Koenigsegg set the industry ablaze when it used an owner's car to set a 277.9 mph top speed world record for street legal production cars. Since then, all eyes have been on a handful of rivals, including Bugatti, which held the production-car record for years. Now, the French supercar brand says the Chiron could hit 280 mph.

But, there are no plans to exercise such a claim.

"I think it could easily go 440km/h or 450km/h (274 mph or 280 mph)," Stefan Winkelmann, Bugatti CEO, told Car Advice in a Monday report. He added, "We've not made the test. If you do it then it's not something that needs to be done only once, but all the cars need to be built in a certain way."

Winkelmann is essentially throwing a bucket of cold water on the Koenigsegg Agera RS. The supercar managed to clock its combined 277.9 mph top speed but the feat hasn't been repeated since. In fact, shooting for the top-speed record was the owner's idea, not Koenigsegg's. The Swedish company supported the endeavor along the way.

As for Bugatti, it's easy to claim something, and it seems unlikely the company has any intentions to back up its CEO's words. Instead, it plans to focus on a different kind of performance element with the newly revealed Divo.
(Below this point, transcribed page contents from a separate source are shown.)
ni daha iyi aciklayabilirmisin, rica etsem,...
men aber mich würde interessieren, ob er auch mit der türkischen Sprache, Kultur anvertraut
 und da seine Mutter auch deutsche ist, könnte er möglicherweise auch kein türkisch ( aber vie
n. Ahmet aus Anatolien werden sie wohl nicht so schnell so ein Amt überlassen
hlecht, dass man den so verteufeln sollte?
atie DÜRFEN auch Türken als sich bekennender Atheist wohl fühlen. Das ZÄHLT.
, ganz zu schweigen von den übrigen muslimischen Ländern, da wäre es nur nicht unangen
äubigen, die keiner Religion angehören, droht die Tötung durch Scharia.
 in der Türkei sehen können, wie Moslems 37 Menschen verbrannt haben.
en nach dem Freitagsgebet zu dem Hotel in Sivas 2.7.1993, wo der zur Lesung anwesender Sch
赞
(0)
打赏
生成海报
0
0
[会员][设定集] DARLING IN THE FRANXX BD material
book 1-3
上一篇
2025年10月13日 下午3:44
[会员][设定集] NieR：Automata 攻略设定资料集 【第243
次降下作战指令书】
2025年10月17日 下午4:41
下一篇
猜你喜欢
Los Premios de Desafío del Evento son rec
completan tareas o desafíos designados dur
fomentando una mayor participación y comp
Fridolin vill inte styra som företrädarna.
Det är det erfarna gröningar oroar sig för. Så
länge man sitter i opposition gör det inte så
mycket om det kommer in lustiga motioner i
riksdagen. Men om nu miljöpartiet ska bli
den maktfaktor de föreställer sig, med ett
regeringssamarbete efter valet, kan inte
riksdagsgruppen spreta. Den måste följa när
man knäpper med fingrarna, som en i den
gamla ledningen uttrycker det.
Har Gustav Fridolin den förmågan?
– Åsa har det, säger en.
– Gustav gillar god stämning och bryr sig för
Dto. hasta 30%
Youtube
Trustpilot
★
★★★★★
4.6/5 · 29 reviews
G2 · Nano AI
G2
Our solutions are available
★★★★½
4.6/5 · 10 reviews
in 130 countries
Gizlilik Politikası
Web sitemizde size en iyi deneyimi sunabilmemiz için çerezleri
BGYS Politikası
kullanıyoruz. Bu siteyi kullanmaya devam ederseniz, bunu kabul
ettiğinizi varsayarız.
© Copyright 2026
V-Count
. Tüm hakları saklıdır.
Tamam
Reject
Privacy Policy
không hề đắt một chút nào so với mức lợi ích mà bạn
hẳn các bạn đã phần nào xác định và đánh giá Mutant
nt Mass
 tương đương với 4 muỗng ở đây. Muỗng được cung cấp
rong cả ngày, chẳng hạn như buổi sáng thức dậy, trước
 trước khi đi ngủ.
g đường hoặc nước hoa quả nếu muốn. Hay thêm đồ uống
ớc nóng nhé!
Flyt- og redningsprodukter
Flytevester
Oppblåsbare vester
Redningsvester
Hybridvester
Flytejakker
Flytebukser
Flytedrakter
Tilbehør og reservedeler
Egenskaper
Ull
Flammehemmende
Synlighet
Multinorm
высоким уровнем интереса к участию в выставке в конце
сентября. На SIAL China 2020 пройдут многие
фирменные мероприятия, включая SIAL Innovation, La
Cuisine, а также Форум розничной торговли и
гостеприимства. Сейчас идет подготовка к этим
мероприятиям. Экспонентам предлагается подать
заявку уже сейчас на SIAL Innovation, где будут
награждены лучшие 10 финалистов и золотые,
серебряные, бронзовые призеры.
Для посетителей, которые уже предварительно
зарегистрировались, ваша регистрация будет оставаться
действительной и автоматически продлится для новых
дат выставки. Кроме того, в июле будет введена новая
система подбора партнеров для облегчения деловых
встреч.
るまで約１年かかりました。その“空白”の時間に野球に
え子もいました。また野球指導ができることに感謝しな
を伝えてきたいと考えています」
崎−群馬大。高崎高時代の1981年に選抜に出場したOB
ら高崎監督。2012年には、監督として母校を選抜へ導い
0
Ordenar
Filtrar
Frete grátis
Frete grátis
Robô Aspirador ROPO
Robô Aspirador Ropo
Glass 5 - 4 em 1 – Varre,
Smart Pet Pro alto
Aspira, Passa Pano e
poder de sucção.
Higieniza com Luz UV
"Top speed is one slice of the performance cake, but being so far at the edge in terms of performance brings penalties," Winkelmann said. "If you want to look more into lateral acceleration you have to compromise on longitudinal acceleration."

While Bugatti moves in a different direction, plenty of rivals will gladly try to fill the void. The race to 300 mph is alive and well as two rivals, Hennessey Performance Engineering and SSC, continue development on their own speed machines: the Venom F5 and Tuatara supercars. Both companies believe they have the engineering to crack into the 300 mph territory, but only one company can be first.